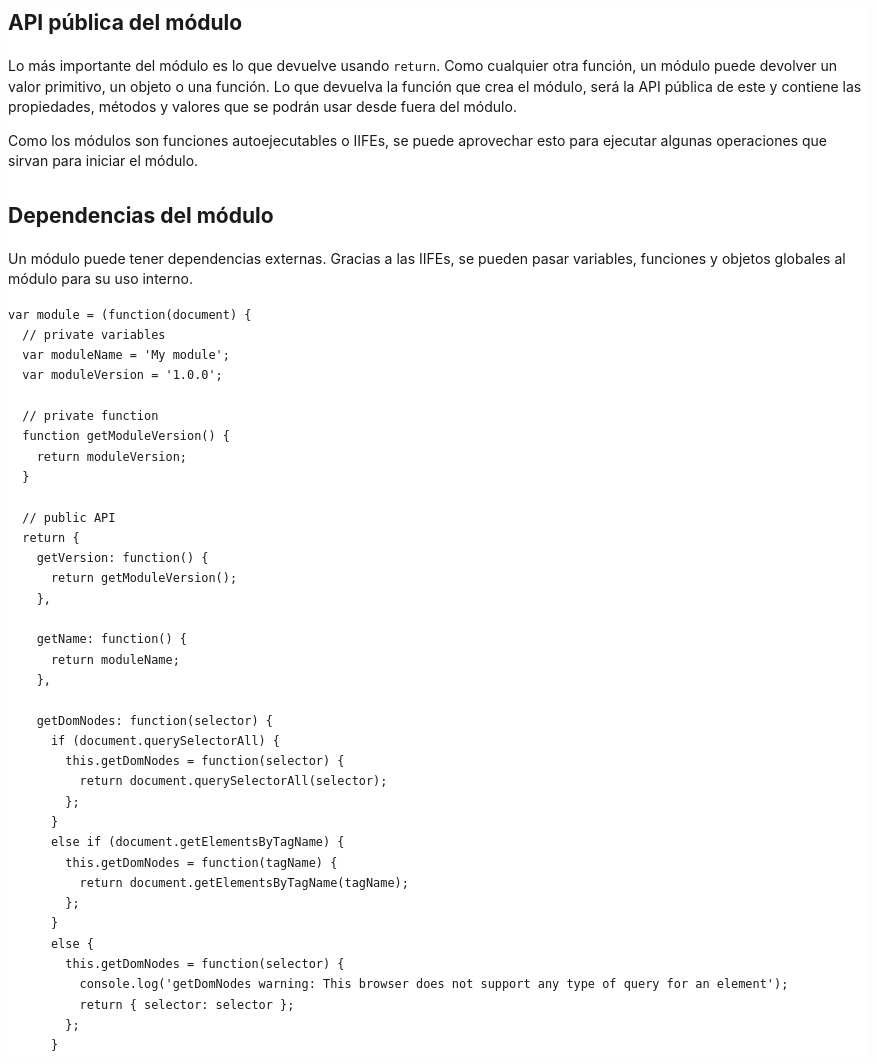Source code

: ## API pública del módulo

Lo más importante del módulo es lo que devuelve usando `return`. Como cualquier otra función, un módulo puede devolver un valor primitivo, un objeto o una función. Lo que devuelva la función que crea el módulo, será la API pública de este y contiene las propiedades, métodos y valores que se podrán usar desde fuera del módulo.

Como los módulos son funciones autoejecutables o IIFEs, se puede aprovechar esto para ejecutar algunas operaciones que sirvan para iniciar el módulo.

## Dependencias del módulo

Un módulo puede tener dependencias externas. Gracias a las IIFEs, se pueden pasar variables, funciones y objetos globales al módulo para su uso interno.

    var module = (function(document) {
      // private variables
      var moduleName = 'My module';
      var moduleVersion = '1.0.0';

      // private function
      function getModuleVersion() {
        return moduleVersion;
      }

      // public API
      return {
        getVersion: function() {
          return getModuleVersion();
        },

        getName: function() {
          return moduleName;
        },

        getDomNodes: function(selector) {
          if (document.querySelectorAll) {
            this.getDomNodes = function(selector) {
              return document.querySelectorAll(selector);
            };
          }
          else if (document.getElementsByTagName) {
            this.getDomNodes = function(tagName) {
              return document.getElementsByTagName(tagName);
            };
          }
          else {
            this.getDomNodes = function(selector) {
              console.log('getDomNodes warning: This browser does not support any type of query for an element');
              return { selector: selector };
            };
          }
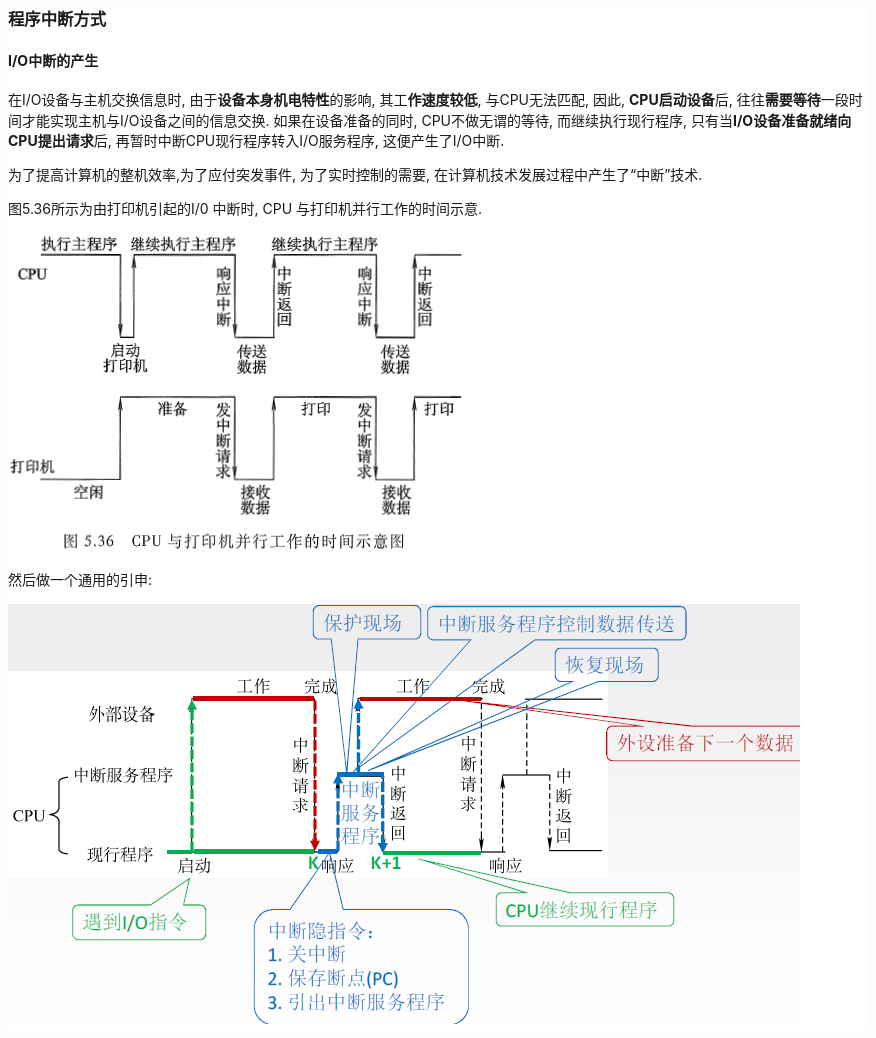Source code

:### 程序中断方式

#### I/O中断的产生

在I/O设备与主机交换信息时, 由于**设备本身机电特性**的影响, 其工**作速度较低**, 与CPU无法匹配, 因此, **CPU启动设备**后, 往往**需要等待**一段时间才能实现主机与I/O设备之间的信息交换. 如果在设备准备的同时, CPU不做无谓的等待, 而继续执行现行程序, 只有当**I/O设备准备就绪向CPU提出请求**后, 再暂时中断CPU现行程序转入I/O服务程序, 这便产生了I/O中断.

为了提高计算机的整机效率,为了应付突发事件, 为了实时控制的需要, 在计算机技术发展过程中产生了“中断”技术.

图5.36所示为由打印机引起的I/0 中断时, CPU 与打印机并行工作的时间示意.

![1671335982601](CO_IO.assets/1671335982601.png)

然后做一个通用的引申:

![1671336076007](CO_IO.assets/1671336076007.png)
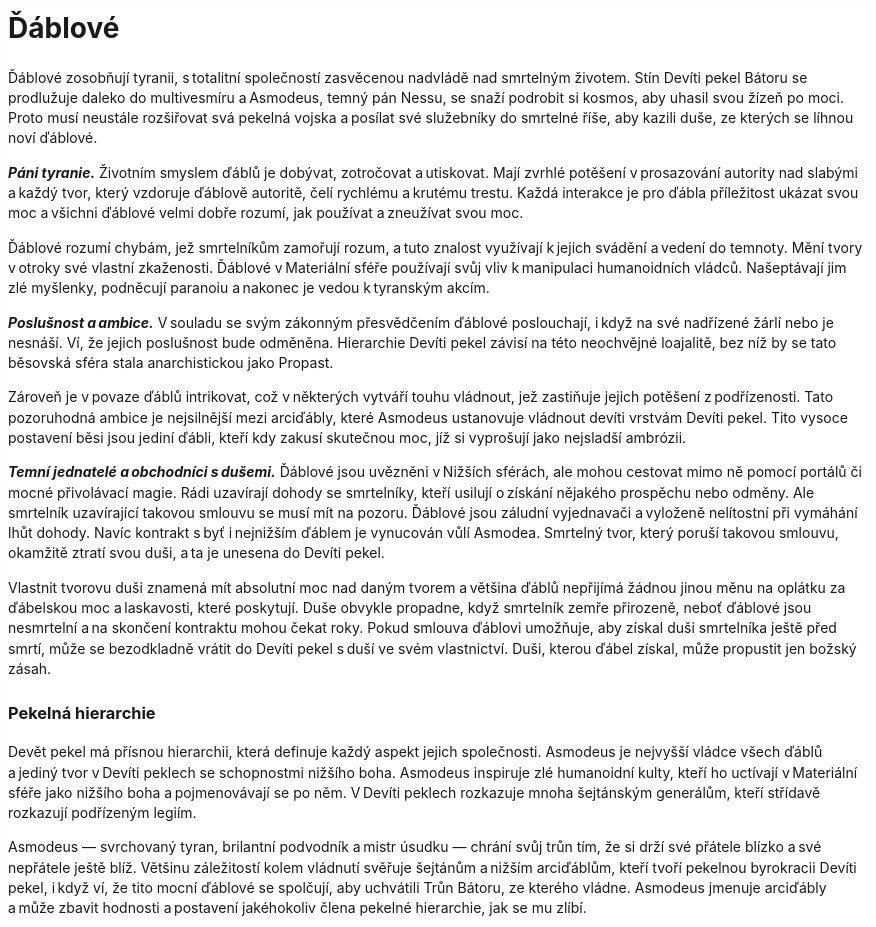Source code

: # Ďáblové
  
Ďáblové zosobňují tyranii, s totalitní společností zasvěcenou nadvládě nad smrtelným životem. Stín Devíti pekel Bátoru se prodlužuje daleko do multivesmíru a Asmodeus, temný pán Nessu, se snaží podrobit si kosmos, aby uhasil svou žízeň po moci. Proto musí neustále rozšiřovat svá pekelná vojska a posílat své služebníky do smrtelné říše, aby kazili duše, ze kterých se líhnou noví ďáblové.
  
***Páni tyranie.*** Životním smyslem ďáblů je dobývat, zotročovat a utiskovat. Mají zvrhlé potěšení v prosazování autority nad slabými a každý tvor, který vzdoruje ďáblově autoritě, čelí rychlému a krutému trestu. Každá interakce je pro ďábla příležitost ukázat svou moc a všichni ďáblové velmi dobře rozumí, jak používat a zneužívat svou moc.
  
Ďáblové rozumí chybám, jež smrtelníkům zamořují rozum, a tuto znalost využívají k jejich svádění a vedení do temnoty. Mění tvory v otroky své vlastní zkaženosti. Ďáblové v Materiální sféře používají svůj vliv k manipulaci humanoidních vládců. Našeptávají jim zlé myšlenky, podněcují paranoiu a nakonec je vedou k tyranským akcím.
  
***Poslušnost a ambice.*** V souladu se svým zákonným přesvědčením ďáblové poslouchají, i když na své nadřízené žárlí nebo je nesnáší. Ví, že jejich poslušnost bude odměněna. Hierarchie Devíti pekel závisí na této neochvějné loajalitě, bez níž by se tato běsovská sféra stala anarchistickou jako Propast.
  
Zároveň je v povaze ďáblů intrikovat, což v některých vytváří touhu vládnout, jež zastiňuje jejich potěšení z podřízenosti. Tato pozoruhodná ambice je nejsilnější mezi arciďábly, které Asmodeus ustanovuje vládnout devíti vrstvám Devíti pekel. Tito vysoce postavení běsi jsou jediní ďábli, kteří kdy zakusí skutečnou moc, jíž si vyprošují jako nejsladší ambrózii.
  
***Temní jednatelé a obchodníci s dušemi.*** Ďáblové jsou uvězněni v Nižších sférách, ale mohou cestovat mimo ně pomocí portálů či mocné přivolávací magie. Rádi uzavírají dohody se smrtelníky, kteří usilují o získání nějakého prospěchu nebo odměny. Ale smrtelník uzavírající takovou smlouvu se musí mít na pozoru. Ďáblové jsou záludní vyjednavači a vyloženě nelítostní při vymáhání lhůt dohody. Navíc kontrakt s byť i nejnižším ďáblem je vynucován vůlí Asmodea. Smrtelný tvor, který poruší takovou smlouvu, okamžitě ztratí svou duši, a ta je unesena do Devíti pekel.
  
Vlastnit tvorovu duši znamená mít absolutní moc nad daným tvorem a většina ďáblů nepřijímá žádnou jinou měnu na oplátku za ďábelskou moc a laskavosti, které poskytují. Duše obvykle propadne, když smrtelník zemře přirozeně, neboť ďáblové jsou nesmrtelní a na skončení kontraktu mohou čekat roky. Pokud smlouva ďáblovi umožňuje, aby získal duši smrtelníka ještě před smrtí, může se bezodkladně vrátit do Devíti pekel s duší ve svém vlastnictví. Duši, kterou ďábel získal, může propustit jen božský zásah.
  
### Pekelná hierarchie
  
Devět pekel má přísnou hierarchii, která definuje každý aspekt jejich společnosti. Asmodeus je nejvyšší vládce všech ďáblů a jediný tvor v Devíti peklech se schopnostmi nižšího boha. Asmodeus inspiruje zlé humanoidní kulty, kteří ho uctívají v Materiální sféře jako nižšího boha a pojmenovávají se po něm. V Devíti peklech rozkazuje mnoha šejtánským generálům, kteří střídavě rozkazují podřízeným legiím.
  
Asmodeus — svrchovaný tyran, brilantní podvodník a mistr úsudku — chrání svůj trůn tím, že si drží své přátele blízko a své nepřátele ještě blíž. Většinu záležitostí kolem vládnutí svěřuje šejtánům a nižším arciďáblům, kteří tvoří pekelnou byrokracii Devíti pekel, i když ví, že tito mocní ďáblové se spolčují, aby uchvátili Trůn Bátoru, ze kterého vládne. Asmodeus jmenuje arciďábly a může zbavit hodnosti a postavení jakéhokoliv člena pekelné hierarchie, jak se mu zlíbí.
  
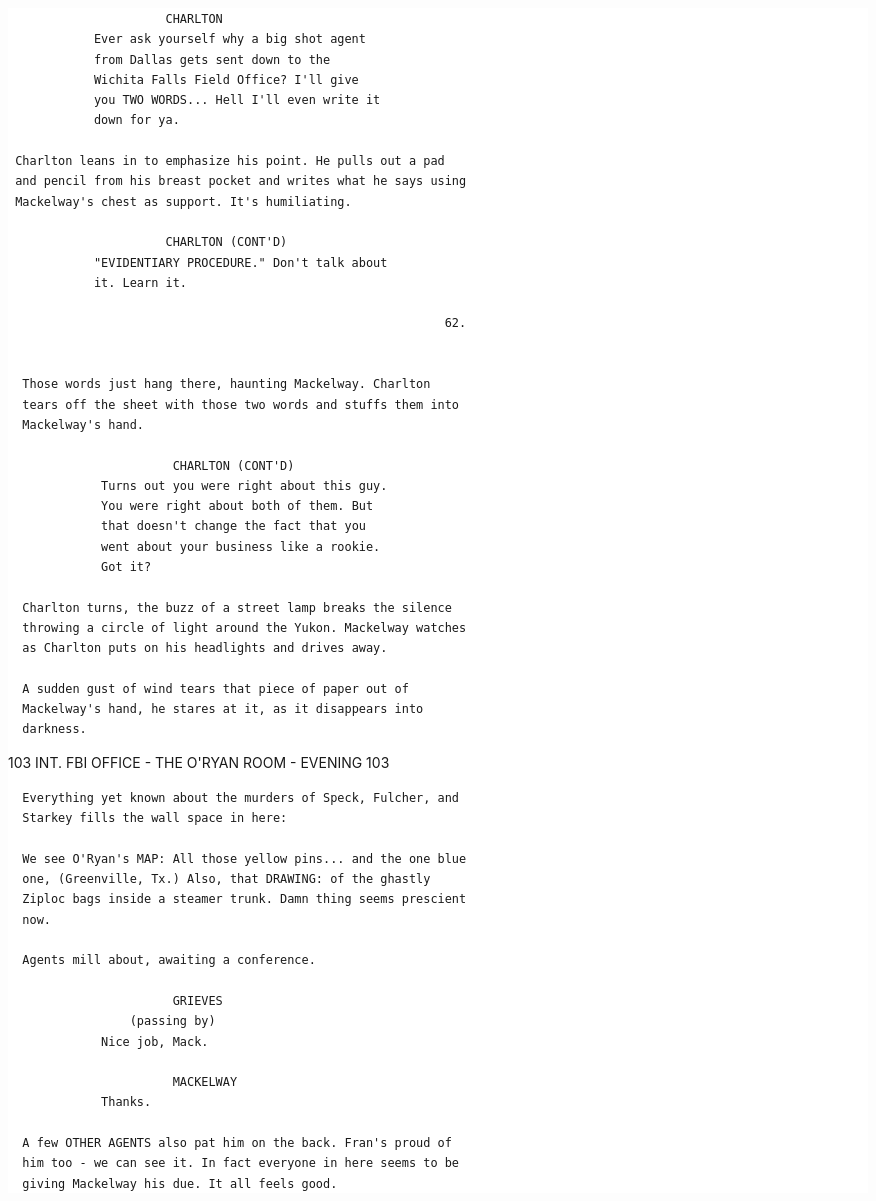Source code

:                           CHARLTON
                Ever ask yourself why a big shot agent
                from Dallas gets sent down to the
                Wichita Falls Field Office? I'll give
                you TWO WORDS... Hell I'll even write it
                down for ya.

     Charlton leans in to emphasize his point. He pulls out a pad
     and pencil from his breast pocket and writes what he says using
     Mackelway's chest as support. It's humiliating.

                          CHARLTON (CONT'D)
                "EVIDENTIARY PROCEDURE." Don't talk about
                it. Learn it.

                                                                 62.


      Those words just hang there, haunting Mackelway. Charlton
      tears off the sheet with those two words and stuffs them into
      Mackelway's hand.

                           CHARLTON (CONT'D)
                 Turns out you were right about this guy.
                 You were right about both of them. But
                 that doesn't change the fact that you
                 went about your business like a rookie.
                 Got it?

      Charlton turns, the buzz of a street lamp breaks the silence
      throwing a circle of light around the Yukon. Mackelway watches
      as Charlton puts on his headlights and drives away.

      A sudden gust of wind tears that piece of paper out of
      Mackelway's hand, he stares at it, as it disappears into
      darkness.

103   INT. FBI OFFICE - THE O'RYAN ROOM - EVENING                      103

      Everything yet known about the murders of Speck, Fulcher, and
      Starkey fills the wall space in here:

      We see O'Ryan's MAP: All those yellow pins... and the one blue
      one, (Greenville, Tx.) Also, that DRAWING: of the ghastly
      Ziploc bags inside a steamer trunk. Damn thing seems prescient
      now.

      Agents mill about, awaiting a conference.

                           GRIEVES
                     (passing by)
                 Nice job, Mack.

                           MACKELWAY
                 Thanks.

      A few OTHER AGENTS also pat him on the back. Fran's proud of
      him too - we can see it. In fact everyone in here seems to be
      giving Mackelway his due. It all feels good.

####################

What you have to do - In the records above, find every line containing the word "seems" and show it.

Task answer -
      Ziploc bags inside a steamer trunk. Damn thing seems prescient
      him too - we can see it. In fact everyone in here seems to be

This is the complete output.